House Budget Committee Chairman Rep. Paul Ryan, R-Wis. holds a copy of his budget plan entitled "The Path to Prosperity," Tuesday, March 20, 2012, during a news conference on Capitol Hill in Washington. (AP Photo/Jacquelyn Martin)
House Budget Committee Chairman Rep. Paul Ryan, R-Wis. holds a copy of his budget plan entitled "The Path to Prosperity," Tuesday, March 20, 2012, during a news conference on Capitol Hill in Washington. (AP Photo/Jacquelyn Martin)
WASHINGTON (AP) ? A new Republican budget would repeal President Barack Obama's health care overhaul but put future retirees in a version of Medicare that strangely resembles one of the key cogs in that same plan.
Sound contradictory?
Rep. Paul Ryan, R-Wis., the top GOP budget writer, borrowed the idea of insurance exchanges, a big pooled marketplace, from the health care law enacted in Massachusetts when GOP presidential candidate Mitt Romney was governor. Ryan wants to set one up for Medicare.
Obama borrowed the same idea to make exchanges available to uninsured working families through his law.
Experts who see some agreement rather than irreconcilable differences are scratching their heads and wondering if politicians of both parties may have more in common than they care to admit to voters in the heat of an election year.
"It's almost as if the roles of the players are being reversed," said Sen. Ron Wyden, D-Ore. "It is almost ideologically incoherent." A centrist, Wyden is co-author of a version of the Ryan Medicare plan and also voted for Obama's health care law. He does not support the spending cuts in Ryan's latest plan.
"There does seem to be an odd inconsistency on both sides," said economist Gail Wilensky, who ran Medicare for President George H.W. Bush and advises Republicans.
Ryan's new budget would begin a gradual shift, reshaping Medicare for retirees, starting with the tail end of the baby-boom generation. The basic government program would remain in place for current beneficiaries and anyone now 55 or older.
But future retirees now 54 or younger would get a payment from the government ? called premium support by Republicans and a voucher by Democrats ? to pick a health insurance plan through a new Medicare exchange. Private insurance plans would compete directly with a new government option modeled on the traditional program in the Medicare marketplace.
It's close to the idea that Obama originally tried to get through Congress back in 2009. Early versions of the president's overhaul featured a competition between private insurance and a government plan.
"On the one hand, (Ryan's) proposal repeals exchanges created under the health reform law to provide coverage for the uninsured, while on the other, sets up new insurance exchanges for already insured seniors," said Tricia Neuman, top Medicare policy expert for the nonpartisan Kaiser Family Foundation, an information clearinghouse on the health care system.
To be sure, there are many major differences between the latest GOP plan and what the president and the Democrats support.
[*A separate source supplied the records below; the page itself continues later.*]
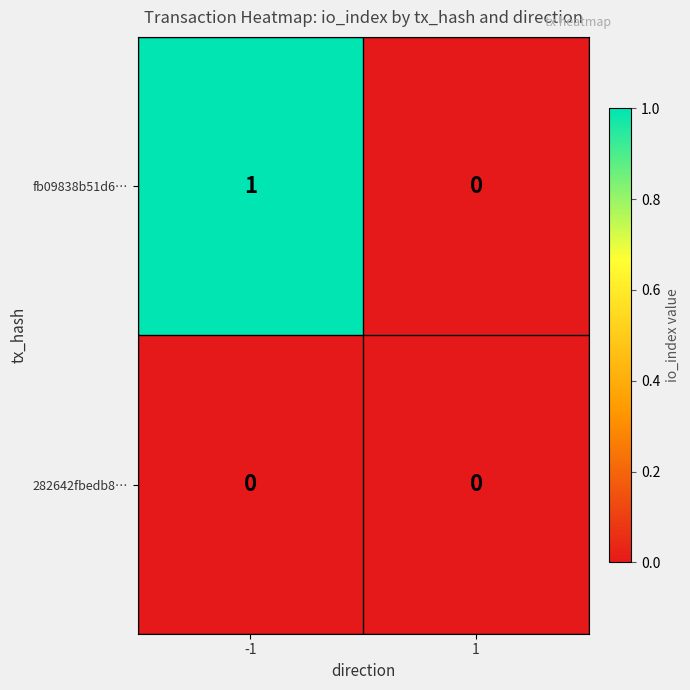

Is the value of fb09838b51d6… at -1 greater than the value of 282642fbedb8… at -1?

Yes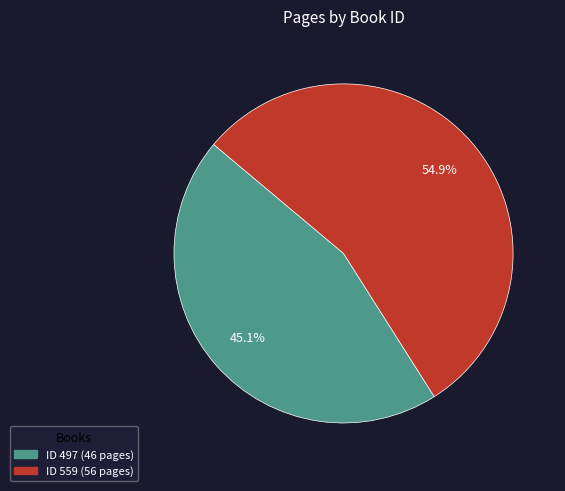

How many segments does this pie chart have?

2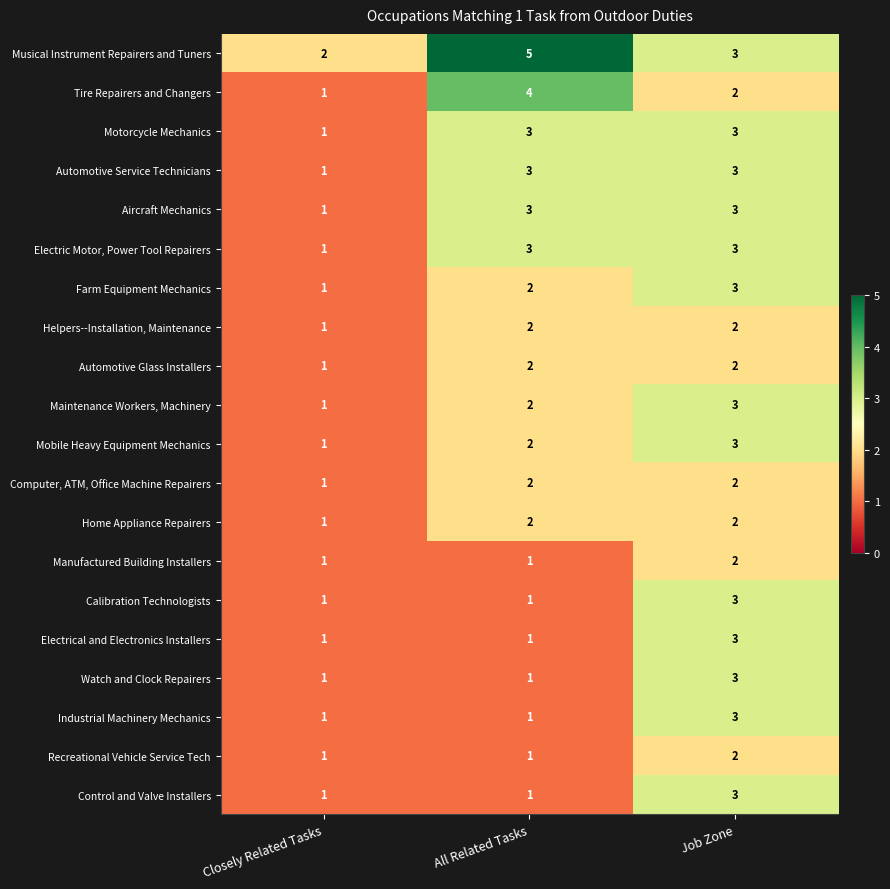

What is the difference between the maximum and minimum values in the Musical Instrument Repairers and Tuners series?

3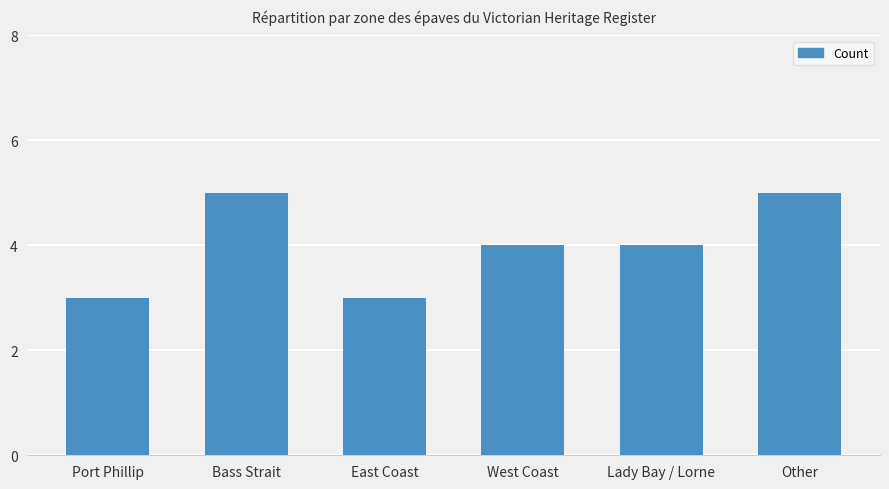

Reading left to right, extract all data points from this chart.

Port Phillip=3	Bass Strait=5	East Coast=3	West Coast=4	Lady Bay / Lorne=4	Other=5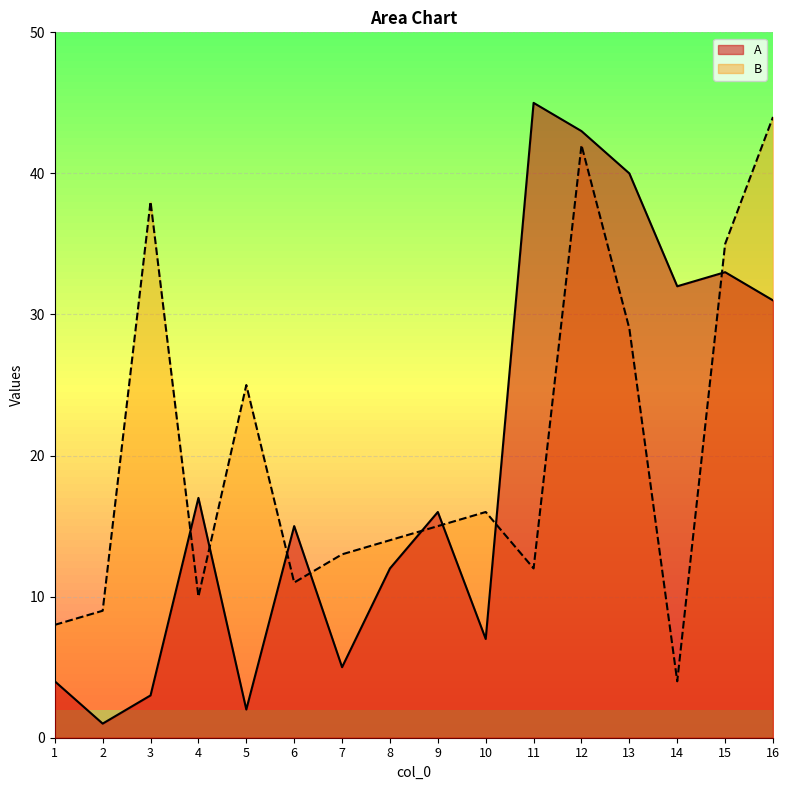

Where is the first local maximum for B?

3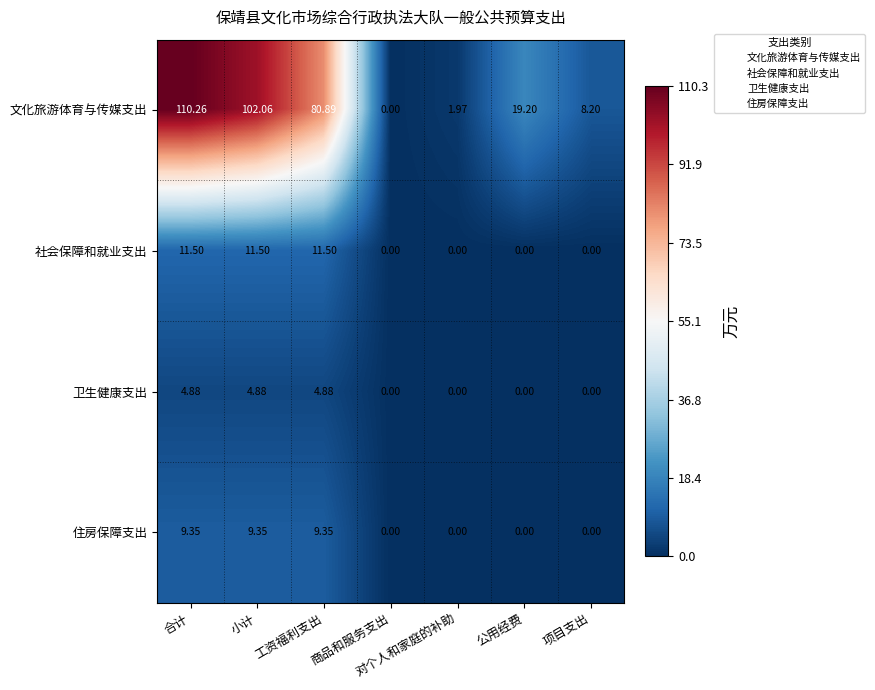

Which series has the widest spread of values?

文化旅游体育与传媒支出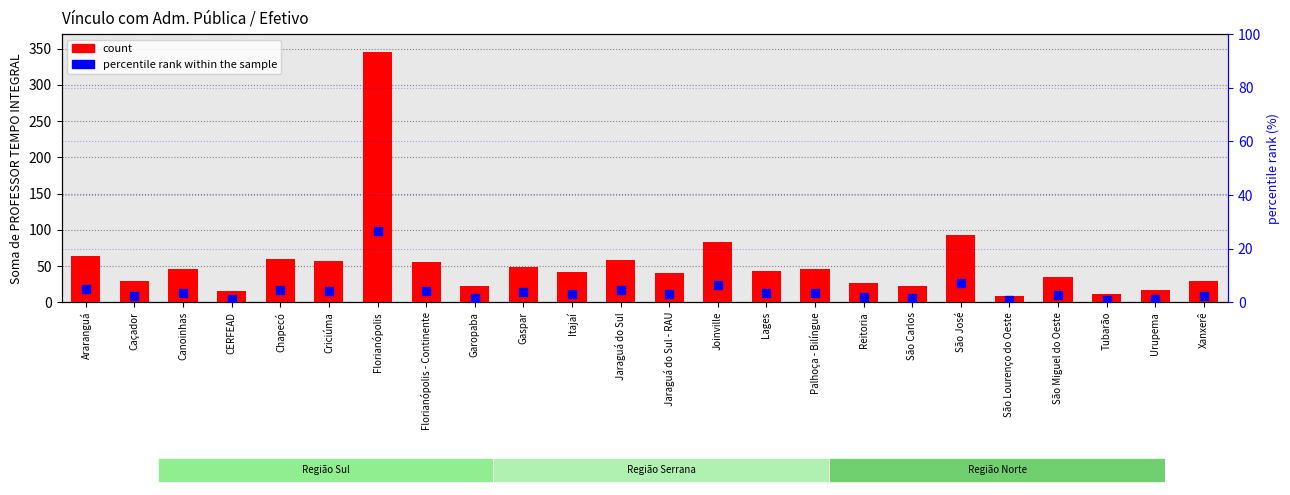

At which category is the sum across all series the highest?

Florianópolis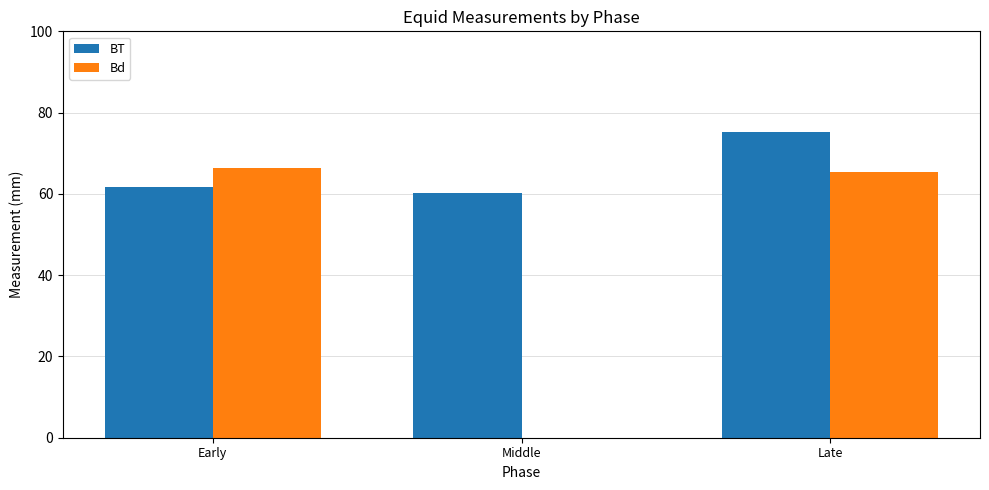

Which series has the widest spread of values?

Bd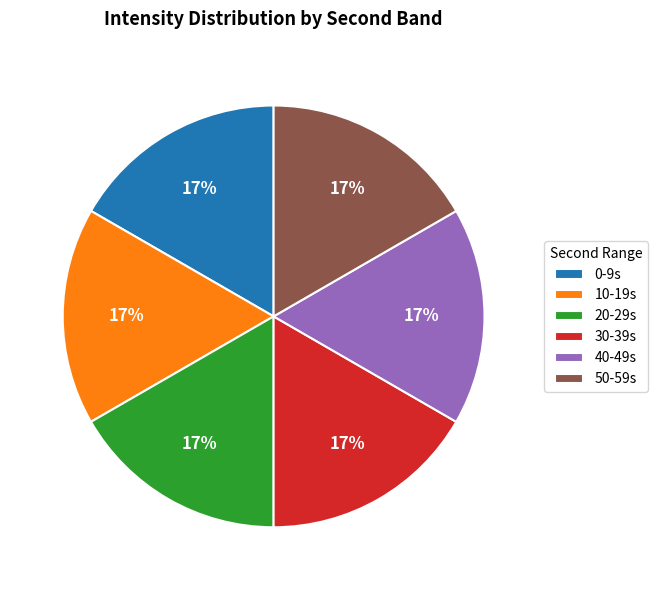

To the nearest percent, what is the average slice percentage?

17%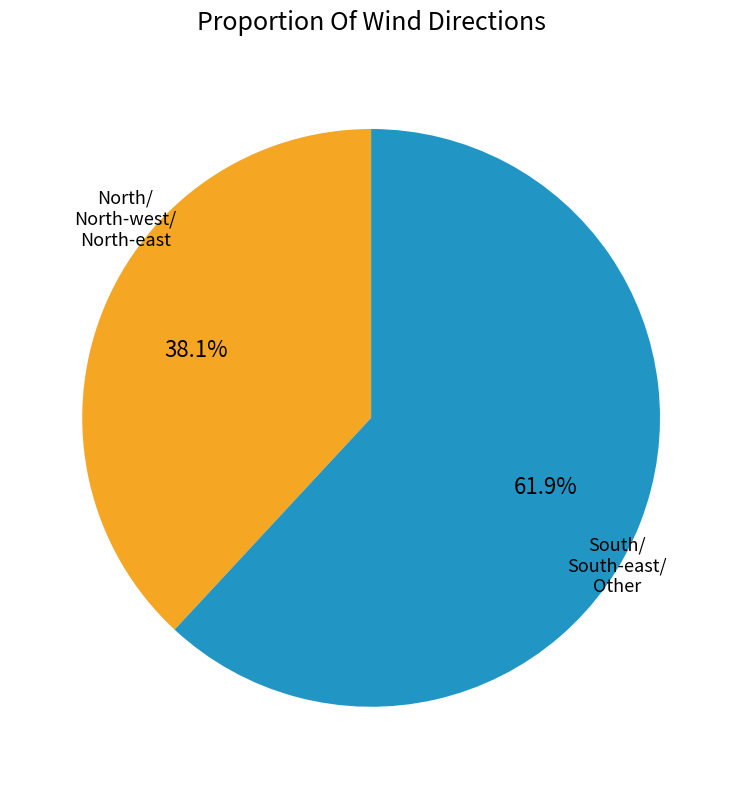

Is there any slice that represents more than half of the pie?

Yes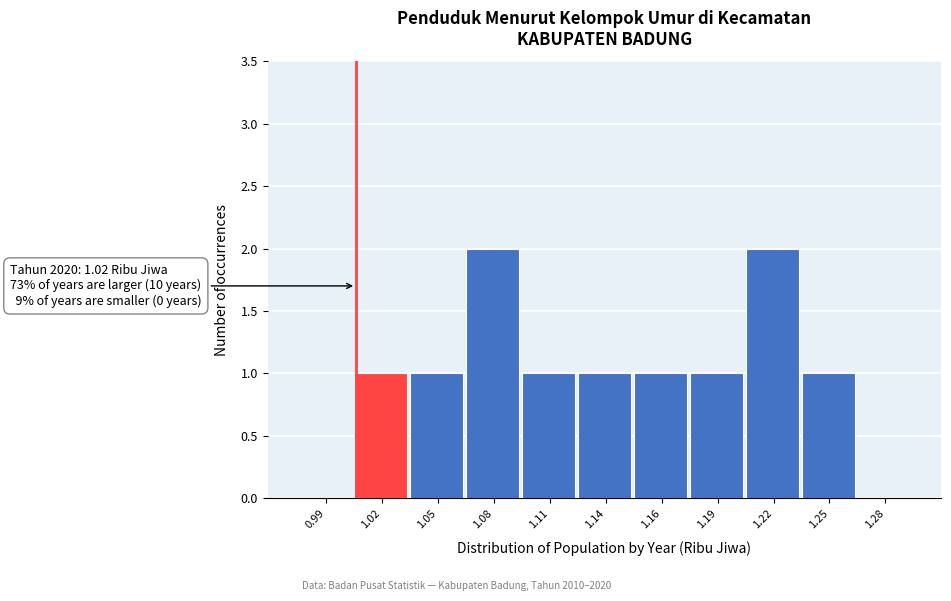

Reading left to right, transcribe all the data shown in this chart.

0.99=0	1.02=1	1.05=1	1.08=2	1.11=1	1.14=1	1.16=1	1.19=1	1.22=2	1.25=1	1.28=0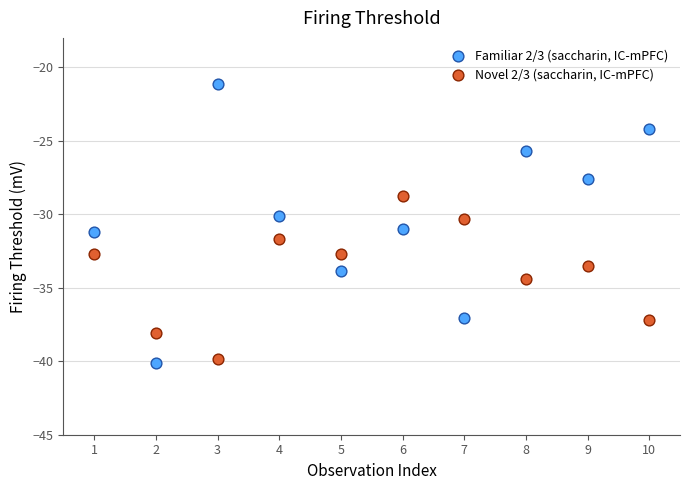

Across all data points, what is the range of Y values (max minus min)?

19.0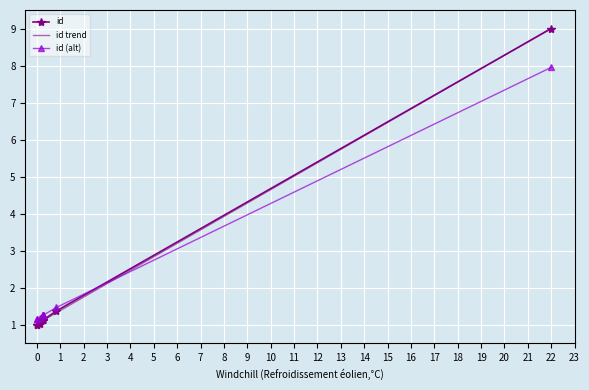

What is the lowest value of the id trend series?

1.0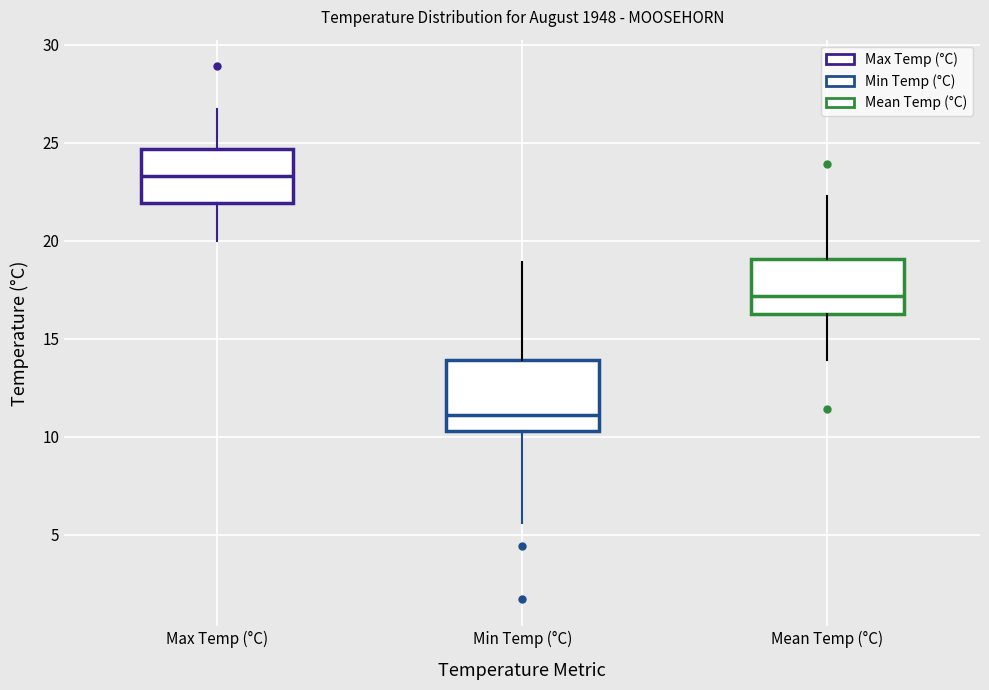

Where does the upper whisker of the box for Max Temp (°C) end on the y-axis? The values are not printed on the chart, so give them approximately, as read against the axis.

26.5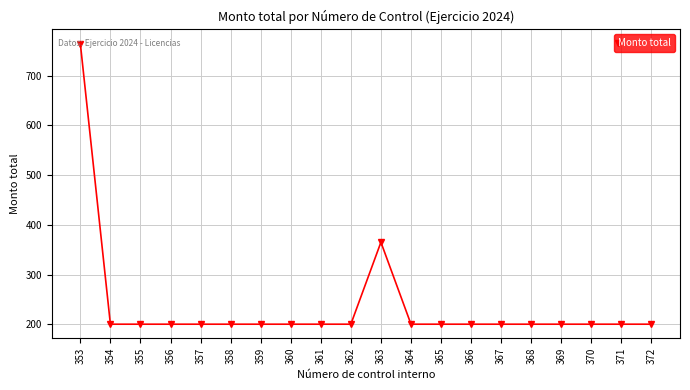

At which label is the value closest to 482?

363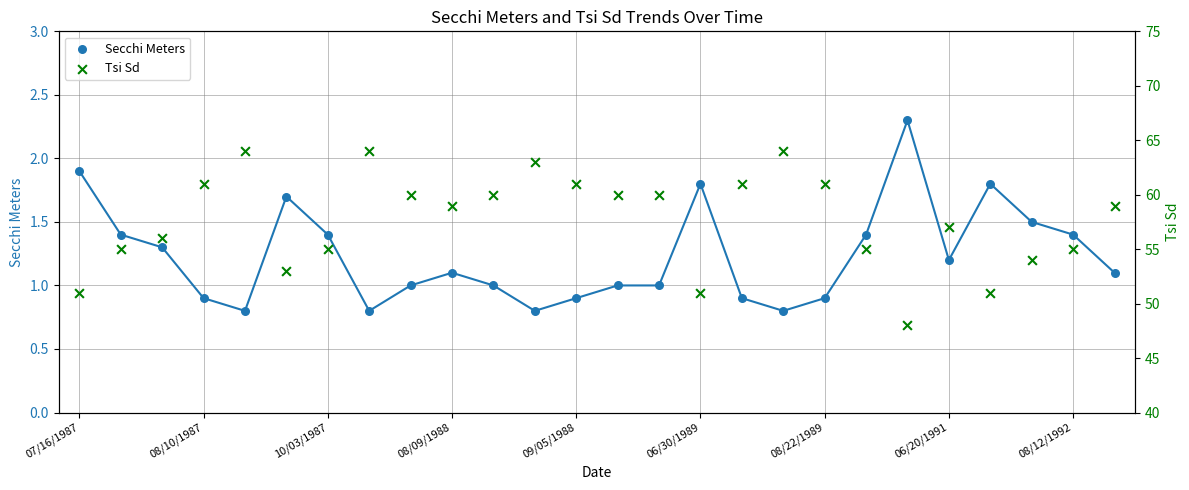

Which series reaches the maximum Y coordinate?

Tsi Sd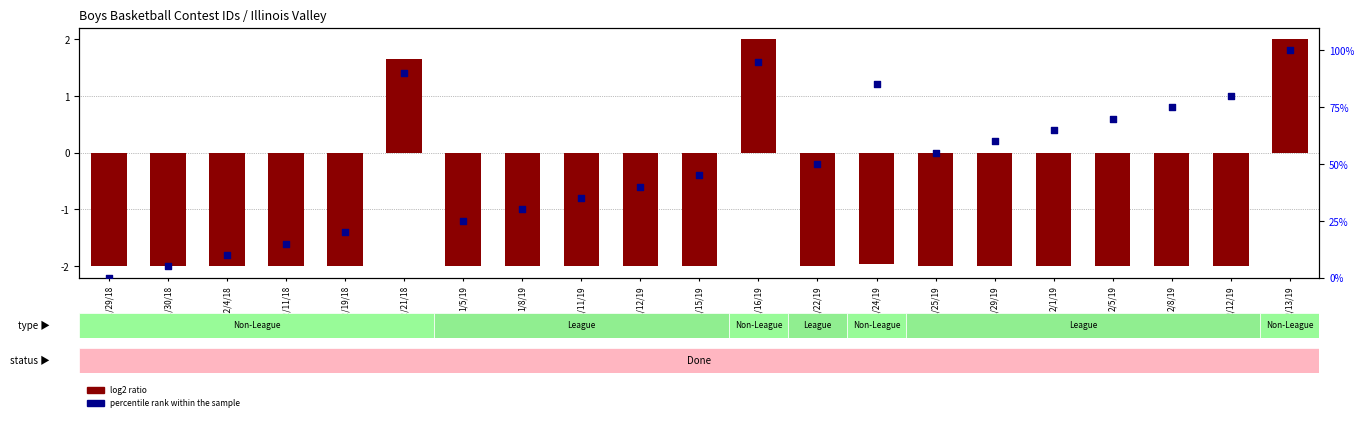

At how many categories does at least one series exceed 86?

3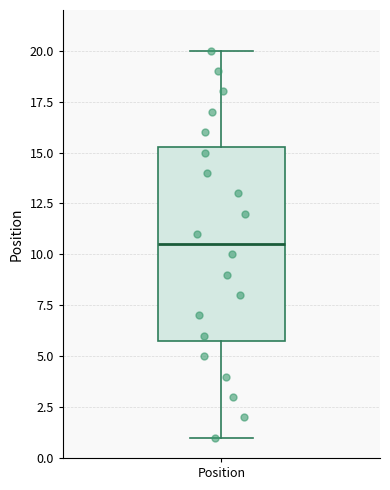

Transcribe this box plot: give where the median line is, the range the box spans, and where the two whiskers end, as read against the y-axis. The values are not printed on the chart, so give them approximately, as read against the axis.

median 10.5, box 6.0 to 15.5, whiskers 1.0 to 20.0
Chiefly, the GOP plan envisions holding the cost growth of Medicare well below long-range forecasts for the next 40 years. On top of that, it calls for ending the federal entitlement to health care for the poor, turning Medicaid over to the states. Spending on that program would plunge as a share of the overall economy. Many of Medicaid's costliest cases are low-income elderly patients with serious disabilities.
"The bigger issue here is whether the constraints on government spending will result in seniors paying more for the same set of benefits they get today and what all of these changes, taken together, will mean for their costs and care," Neuman added.
Republicans attacked Obama's health care law for cutting Medicare by $500 billion, warning it could lead to hospitals going out of business, reducing access for seniors and stifling promising new medical technologies. On Tuesday, the nonpartisan Congressional Budget Office said the new GOP plan runs the same risks ? only worse.
"At least some of those effects would of necessity be a great deal stronger (under the GOP plan) because spending would be so much lower," the CBO said in an early analysis.
The proposed Medicaid cuts are too deep even for some Republicans.
"I am not sure I am comfortable with the level of reductions implied here," said Wilensky, who also oversaw Medicaid when she was in government. "The numbers, I think, are pretty drastic."
Medicaid is now a federal-state partnership through which Washington provides most of the funding and writes most of the rules. Wilensky questions turning it over to the states.
A grand bargain on deficits and the budget eluded Obama and House GOP leaders last year. With the election approaching, it's even less likely this year.
But if Obama is re-elected and his health care law is upheld by the Supreme Court, Wyden sees Medicare exchanges and a premium support system as the basis for a deal to reduce health care costs. He said Democrats would be hard pressed to argue against the idea if it is working for people under 65 as a result of the health care overhaul.